US scraps tons of gear as it leaves Afghanistan

The US military has destroyed more than 77,000 metric tons of military equipment — including mine-resistant troop transport  vehicles — as it prepares to withdraw from Afghanistan in late 2014, the  Washington Post reported Thursday.

More than $7 billion worth of military equipment is no longer needed, or  would be too expensive to ship back to the United States, and much of it is  being shredded and sold locally as scrap metal, the Post reported, citing US  military officials.

Donating the gear to the Afghan government is difficult because of  complicated bureaucratic rules, plus US officials do not believe the Afghans  could maintain the gear.

Plus, it would also be too expensive to sell or donate the gear to allied  nations because of the cost of getting the equipment out of Afghanistan.

Items being shredded by contract workers from Nepal and other countries for  sale as scrap metal include mine resistant ambush protected (MRAP) vehicles, the Post  said.

More than 24,000 MRAPs were built for troops in Iraq and Afghanistan starting  in 2007 in a crash program that cost some $45 billion, according to Pentagon  figures.

The MRAPs’ V-shaped hulls help deflect the force of explosions, and the  vehicle’s higher chassis keeps troops further from the main force of the blast  from improvised explosive devices.

US commanders believe the MRAPs helped save thousands of soldiers’ lives, and  cite figures that show the number of casualties from IEDs dropped more than 80  percent after the vehicles were introduced.

Some 2,000 of the 11,000 MRAPs in Afghanistan have been labeled “excess,” the  Post reported.

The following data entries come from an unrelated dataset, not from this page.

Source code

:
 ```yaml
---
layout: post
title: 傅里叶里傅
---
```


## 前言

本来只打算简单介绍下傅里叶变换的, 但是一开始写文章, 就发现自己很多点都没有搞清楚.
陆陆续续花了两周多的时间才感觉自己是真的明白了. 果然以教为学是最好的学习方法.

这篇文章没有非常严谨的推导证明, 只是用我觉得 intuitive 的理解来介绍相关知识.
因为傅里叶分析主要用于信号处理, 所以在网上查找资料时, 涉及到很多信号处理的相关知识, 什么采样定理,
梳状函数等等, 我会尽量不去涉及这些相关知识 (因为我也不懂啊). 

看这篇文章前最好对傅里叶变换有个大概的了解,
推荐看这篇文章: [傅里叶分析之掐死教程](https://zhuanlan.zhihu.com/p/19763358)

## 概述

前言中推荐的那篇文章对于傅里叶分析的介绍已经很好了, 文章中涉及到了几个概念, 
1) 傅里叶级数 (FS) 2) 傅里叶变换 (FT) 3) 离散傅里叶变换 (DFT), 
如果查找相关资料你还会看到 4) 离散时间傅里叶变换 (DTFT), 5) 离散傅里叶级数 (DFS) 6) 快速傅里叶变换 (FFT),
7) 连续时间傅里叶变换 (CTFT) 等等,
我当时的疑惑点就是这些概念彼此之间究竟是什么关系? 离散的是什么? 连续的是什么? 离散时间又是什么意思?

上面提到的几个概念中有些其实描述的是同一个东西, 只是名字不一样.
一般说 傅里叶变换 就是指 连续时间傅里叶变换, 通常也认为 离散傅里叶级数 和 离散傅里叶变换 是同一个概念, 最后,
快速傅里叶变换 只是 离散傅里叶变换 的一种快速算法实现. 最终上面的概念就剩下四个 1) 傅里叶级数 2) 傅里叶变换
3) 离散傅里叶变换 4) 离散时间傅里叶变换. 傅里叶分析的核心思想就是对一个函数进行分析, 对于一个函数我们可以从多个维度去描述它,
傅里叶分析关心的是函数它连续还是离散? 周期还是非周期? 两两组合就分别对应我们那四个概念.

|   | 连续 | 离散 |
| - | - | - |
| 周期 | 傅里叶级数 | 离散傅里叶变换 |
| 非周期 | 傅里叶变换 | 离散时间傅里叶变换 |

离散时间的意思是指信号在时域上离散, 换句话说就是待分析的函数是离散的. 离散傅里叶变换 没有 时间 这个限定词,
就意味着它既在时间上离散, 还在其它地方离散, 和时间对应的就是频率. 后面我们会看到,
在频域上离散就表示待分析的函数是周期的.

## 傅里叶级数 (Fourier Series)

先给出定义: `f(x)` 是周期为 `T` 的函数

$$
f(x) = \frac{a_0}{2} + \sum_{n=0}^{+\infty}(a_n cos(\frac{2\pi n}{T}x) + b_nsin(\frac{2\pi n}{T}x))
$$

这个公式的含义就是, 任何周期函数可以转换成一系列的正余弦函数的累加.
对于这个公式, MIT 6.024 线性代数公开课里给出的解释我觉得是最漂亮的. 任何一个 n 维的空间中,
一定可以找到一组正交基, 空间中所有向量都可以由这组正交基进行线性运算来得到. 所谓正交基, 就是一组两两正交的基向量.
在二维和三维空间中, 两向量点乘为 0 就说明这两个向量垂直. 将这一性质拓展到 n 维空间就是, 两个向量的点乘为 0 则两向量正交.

“We’re making history doing what we’re doing here,” Major General Kurt Stein,  who is overseeing the Afghanistan drawdown, told the newspaper. “This is the  largest retrograde mission in history.”

When the US military withdrew from Iraq it drove much of its gear across the  border into Kuwait, sent it back home on ships, or donated it to the Iraqi army, which has  the infrastructure to maintain vehicles with complicated mechanics.

US officials however told the Post they do not believe the Afghan army could  maintain such vehicles or other sophisticated equipment.